*WHAT YOU WILL DO:*
Everything in the records below except the images should be output exactly as written.
::: PROVIDED INFORMATION :::
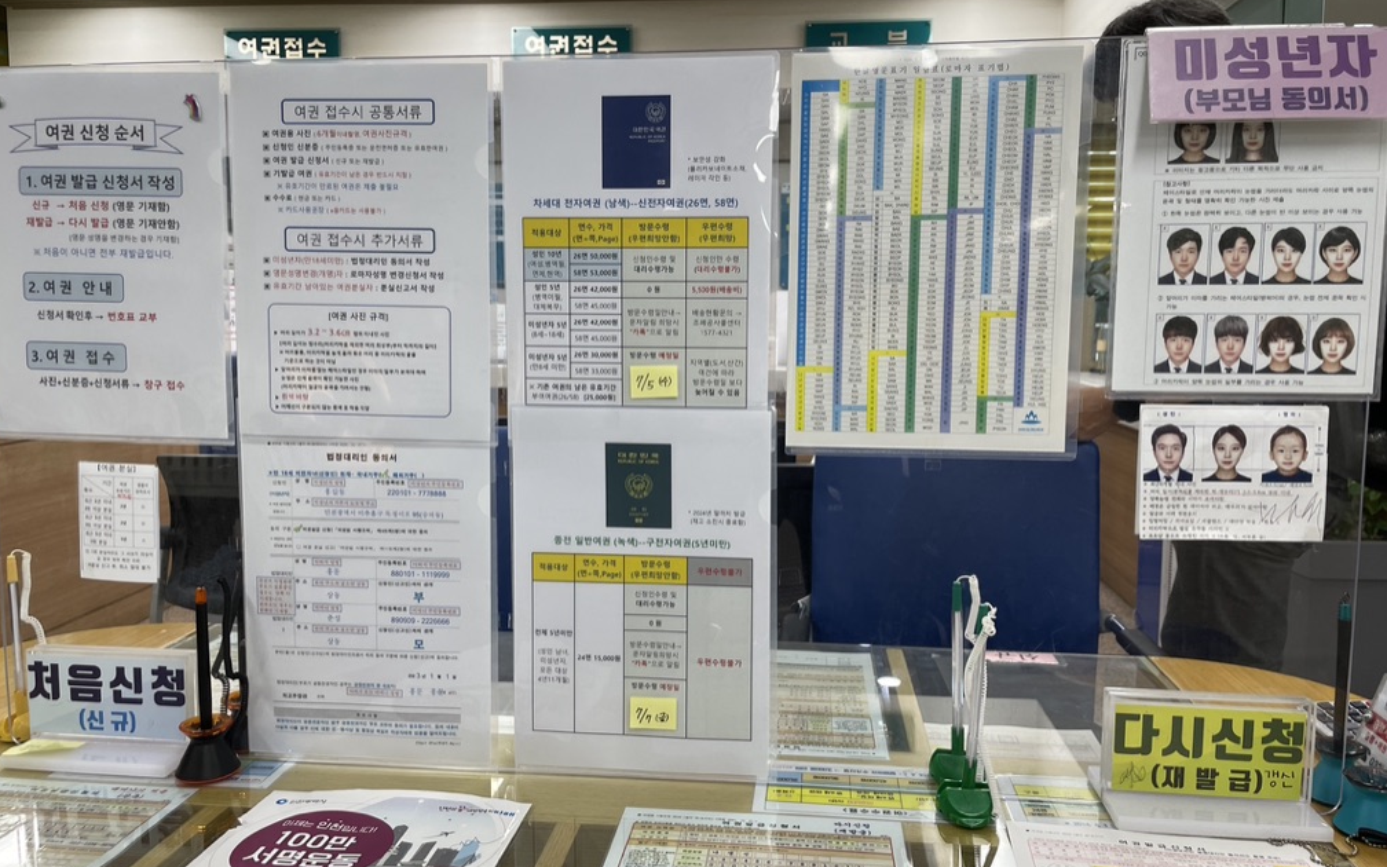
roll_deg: +0.3
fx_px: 1058
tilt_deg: -4.7
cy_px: 434
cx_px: 691
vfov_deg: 44.5
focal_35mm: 28
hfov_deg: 66.5
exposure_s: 1/120
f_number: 1.6
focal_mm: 4.2
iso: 64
:::
*RESULT BELOW:*
roll_deg: +0.3
fx_px: 1058
tilt_deg: -4.7
cy_px: 434
cx_px: 691
vfov_deg: 44.5
focal_35mm: 28
hfov_deg: 66.5
exposure_s: 1/120
f_number: 1.6
focal_mm: 4.2
iso: 64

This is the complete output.